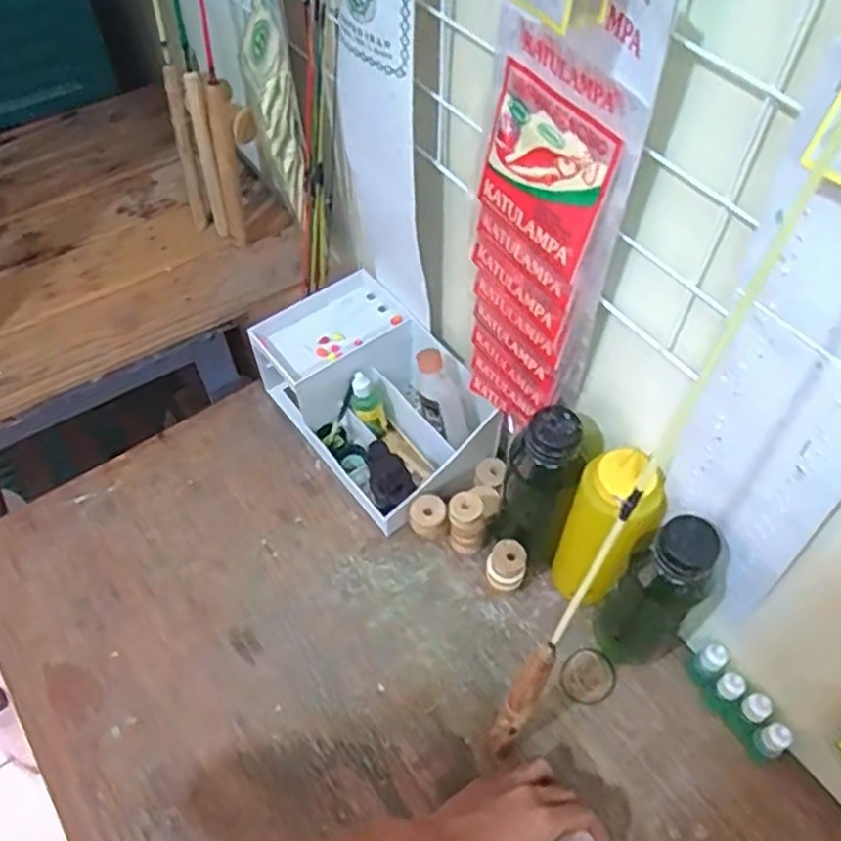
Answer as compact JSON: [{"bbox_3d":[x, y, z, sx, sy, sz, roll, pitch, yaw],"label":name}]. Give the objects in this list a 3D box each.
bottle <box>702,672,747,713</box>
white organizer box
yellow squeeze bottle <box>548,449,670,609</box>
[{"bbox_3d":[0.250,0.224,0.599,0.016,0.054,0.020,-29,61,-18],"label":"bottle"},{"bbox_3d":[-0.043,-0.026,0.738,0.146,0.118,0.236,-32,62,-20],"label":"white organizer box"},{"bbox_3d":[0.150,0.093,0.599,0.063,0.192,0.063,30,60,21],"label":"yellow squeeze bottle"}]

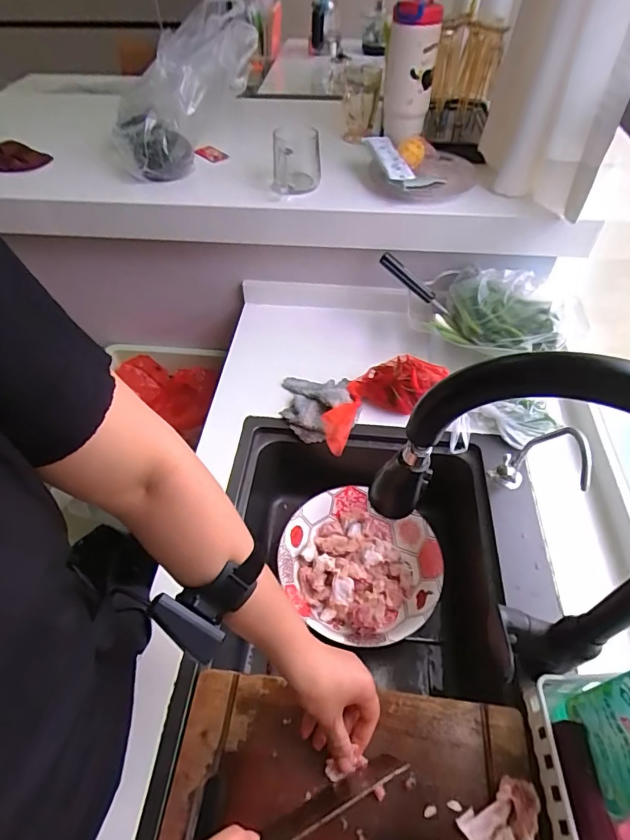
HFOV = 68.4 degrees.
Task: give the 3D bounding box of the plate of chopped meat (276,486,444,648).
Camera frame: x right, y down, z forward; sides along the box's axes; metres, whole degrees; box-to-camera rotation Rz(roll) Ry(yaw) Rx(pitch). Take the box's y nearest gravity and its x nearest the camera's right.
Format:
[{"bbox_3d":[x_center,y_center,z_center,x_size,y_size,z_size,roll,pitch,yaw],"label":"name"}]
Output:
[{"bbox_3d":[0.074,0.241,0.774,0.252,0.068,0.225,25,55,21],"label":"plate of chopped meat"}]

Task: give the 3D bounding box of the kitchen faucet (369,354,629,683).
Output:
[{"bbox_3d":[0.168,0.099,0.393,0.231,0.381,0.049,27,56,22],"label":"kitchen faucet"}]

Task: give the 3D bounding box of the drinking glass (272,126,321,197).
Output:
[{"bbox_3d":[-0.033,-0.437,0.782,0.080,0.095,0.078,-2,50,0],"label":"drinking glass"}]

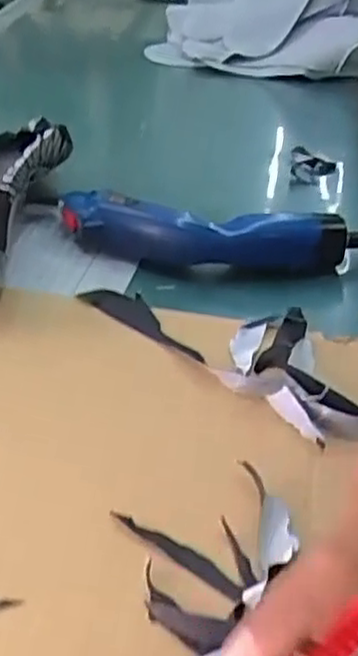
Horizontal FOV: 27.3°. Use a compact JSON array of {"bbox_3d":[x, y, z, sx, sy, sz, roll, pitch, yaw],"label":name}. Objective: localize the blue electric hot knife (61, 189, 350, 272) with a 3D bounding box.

## Try it
Copy each line of the entries in which the string "Task" is found.

## Your response
Task: give the 3D bounding box of the plate of chopped meat (276,486,444,648).
Task: give the 3D bounding box of the kitchen faucet (369,354,629,683).
Task: give the 3D bounding box of the drinking glass (272,126,321,197).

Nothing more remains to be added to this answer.